Mungkin karena dia hanya memberitahu namanya dan dia sudah melacaknya seperti ini, tatapan dan suaranya penuh dengan kewaspadaan saat dia menatapnya.
“Yah, sebaiknya kau tidak memberitahukan namamu kepada sembarang orang. Siapa tahu mereka mungkin orang gila, dan kau tidak punya rasa hati-hati.”
“Itu karena kau tidak tampak seperti bajingan gila.”
“Apa yang harus kita lakukan? Aku lebih gigih dari yang kau kira.”
“Apakah kau datang untuk mengancamku atau semacamnya?”
“Mengancam? Apa untungnya bagiku jika mengancammu, Jeong Jae-in?”
“Tepat sekali. Jadi, mengapa kamu ada di sini?”

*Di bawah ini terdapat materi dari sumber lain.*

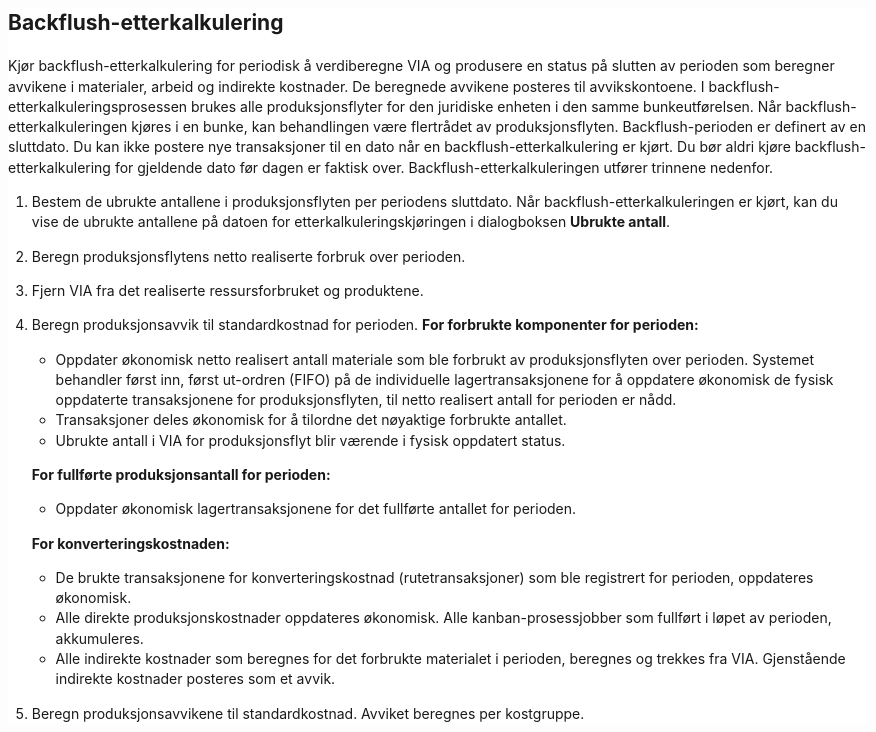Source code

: ## <a name="backflush-costing"></a>Backflush-etterkalkulering
Kjør backflush-etterkalkulering for periodisk å verdiberegne VIA og produsere en status på slutten av perioden som beregner avvikene i materialer, arbeid og indirekte kostnader. De beregnede avvikene posteres til avvikskontoene. I backflush-etterkalkuleringsprosessen brukes alle produksjonsflyter for den juridiske enheten i den samme bunkeutførelsen. Når backflush-etterkalkuleringen kjøres i en bunke, kan behandlingen være flertrådet av produksjonsflyten. Backflush-perioden er definert av en sluttdato. Du kan ikke postere nye transaksjoner til en dato når en backflush-etterkalkulering er kjørt. Du bør aldri kjøre backflush-etterkalkulering for gjeldende dato før dagen er faktisk over. Backflush-etterkalkuleringen utfører trinnene nedenfor.

1.  Bestem de ubrukte antallene i produksjonsflyten per periodens sluttdato. Når backflush-etterkalkuleringen er kjørt, kan du vise de ubrukte antallene på datoen for etterkalkuleringskjøringen i dialogboksen **Ubrukte antall**.
2.  Beregn produksjonsflytens netto realiserte forbruk over perioden.
3.  Fjern VIA fra det realiserte ressursforbruket og produktene.
4.  Beregn produksjonsavvik til standardkostnad for perioden. **For forbrukte komponenter for perioden:**
    -   Oppdater økonomisk netto realisert antall materiale som ble forbrukt av produksjonsflyten over perioden. Systemet behandler først inn, først ut-ordren (FIFO) på de individuelle lagertransaksjonene for å oppdatere økonomisk de fysisk oppdaterte transaksjonene for produksjonsflyten, til netto realisert antall for perioden er nådd.
    -   Transaksjoner deles økonomisk for å tilordne det nøyaktige forbrukte antallet.
    -   Ubrukte antall i VIA for produksjonsflyt blir værende i fysisk oppdatert status.

    **For fullførte produksjonsantall for perioden:**
    -   Oppdater økonomisk lagertransaksjonene for det fullførte antallet for perioden.

    **For konverteringskostnaden:**
    -   De brukte transaksjonene for konverteringskostnad (rutetransaksjoner) som ble registrert for perioden, oppdateres økonomisk.
    -   Alle direkte produksjonskostnader oppdateres økonomisk. Alle kanban-prosessjobber som fullført i løpet av perioden, akkumuleres.
    -   Alle indirekte kostnader som beregnes for det forbrukte materialet i perioden, beregnes og trekkes fra VIA. Gjenstående indirekte kostnader posteres som et avvik.

5.  Beregn produksjonsavvikene til standardkostnad. Avviket beregnes per kostgruppe.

Jae-in menegakkan punggungnya dan menghadapinya, berusaha untuk tidak mengungkapkan emosinya yang membingungkan kepada pria yang tidak dikenalnya itu. Namun, ada perbedaan besar dalam ukuran mereka sehingga dia tampak seperti tupai yang menghalangi jalan serigala. Jauh dari kata mengintimidasi, itu berada pada level yang tampak tidak masuk akal.
Seperti yang diharapkan, Muyoung terkekeh dan berkata,
“Saya punya sesuatu untuk dikatakan dan ditanyakan, dan saya lebih suka berbicara langsung jika memang harus, jadi saya datang untuk menyelesaikan dua masalah sekaligus.”
“Jika ada yang ingin kau katakan padaku, ayo kita keluar. Ini bukan tempat di mana orang luar bisa masuk sesuka hati.”
“Ke mana? Hotel lagi kali ini? Kamu yang bayar, Jeong Jae-in-ssi?”
“Ke mana saja. Tapi saya tidak bisa memberi Anda banyak waktu. Saya punya janji temu dalam satu jam.”
“Kalau begitu, mari kita lakukan di kantormu.”
Muyoung segera membalikkan tubuhnya dan berdiri di depan kantor Jae-in. Ia melirik Jae-in yang tercengang dan menggerakkan dagunya ke arah gagang pintu.
“Buka saja. Ini bukan pembicaraan yang pantas dilakukan di lorong.”